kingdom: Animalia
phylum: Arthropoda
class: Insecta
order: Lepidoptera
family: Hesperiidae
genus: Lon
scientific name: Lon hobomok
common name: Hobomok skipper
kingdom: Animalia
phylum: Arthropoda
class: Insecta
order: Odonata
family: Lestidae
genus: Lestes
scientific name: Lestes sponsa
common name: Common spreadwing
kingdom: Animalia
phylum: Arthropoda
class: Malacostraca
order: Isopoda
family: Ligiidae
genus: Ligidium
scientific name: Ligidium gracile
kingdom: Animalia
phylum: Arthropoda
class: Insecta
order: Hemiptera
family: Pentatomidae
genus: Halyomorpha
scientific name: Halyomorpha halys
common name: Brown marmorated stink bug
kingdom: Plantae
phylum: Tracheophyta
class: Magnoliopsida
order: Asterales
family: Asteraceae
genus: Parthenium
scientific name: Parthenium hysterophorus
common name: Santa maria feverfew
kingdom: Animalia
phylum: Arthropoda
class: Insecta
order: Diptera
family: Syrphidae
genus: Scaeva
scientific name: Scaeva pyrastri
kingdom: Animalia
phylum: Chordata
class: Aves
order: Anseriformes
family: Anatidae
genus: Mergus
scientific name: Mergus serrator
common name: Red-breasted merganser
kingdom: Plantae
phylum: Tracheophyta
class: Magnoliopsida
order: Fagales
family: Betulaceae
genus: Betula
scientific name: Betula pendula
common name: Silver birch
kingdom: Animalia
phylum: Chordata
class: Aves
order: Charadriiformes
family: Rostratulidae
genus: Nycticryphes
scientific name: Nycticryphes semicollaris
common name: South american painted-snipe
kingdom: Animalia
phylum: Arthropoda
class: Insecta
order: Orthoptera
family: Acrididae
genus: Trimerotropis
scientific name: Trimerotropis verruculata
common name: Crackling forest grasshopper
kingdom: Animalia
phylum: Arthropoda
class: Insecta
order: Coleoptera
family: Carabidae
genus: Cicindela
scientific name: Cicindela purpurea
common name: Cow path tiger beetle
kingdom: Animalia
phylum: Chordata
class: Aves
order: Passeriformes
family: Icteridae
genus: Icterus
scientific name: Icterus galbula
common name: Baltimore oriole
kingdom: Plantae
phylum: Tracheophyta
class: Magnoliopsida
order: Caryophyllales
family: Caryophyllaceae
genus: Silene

========================================

> [Stated problem]: Render the records as a two-column CSV with the headers field and value, one row per line, starting at the line that contains "order: Passeriformes" and ending at the end of the records. Put each text in a single quoted field, with any line breaks changed to spaces.

> [Exercise response]:
field,value
"order:","Passeriformes"
"family:","Icteridae"
"genus:","Icterus"
"scientific name:","Icterus galbula"
"common name:","Baltimore oriole"
"kingdom:","Plantae"
"phylum:","Tracheophyta"
"class:","Magnoliopsida"
"order:","Caryophyllales"
"family:","Caryophyllaceae"
"genus:","Silene"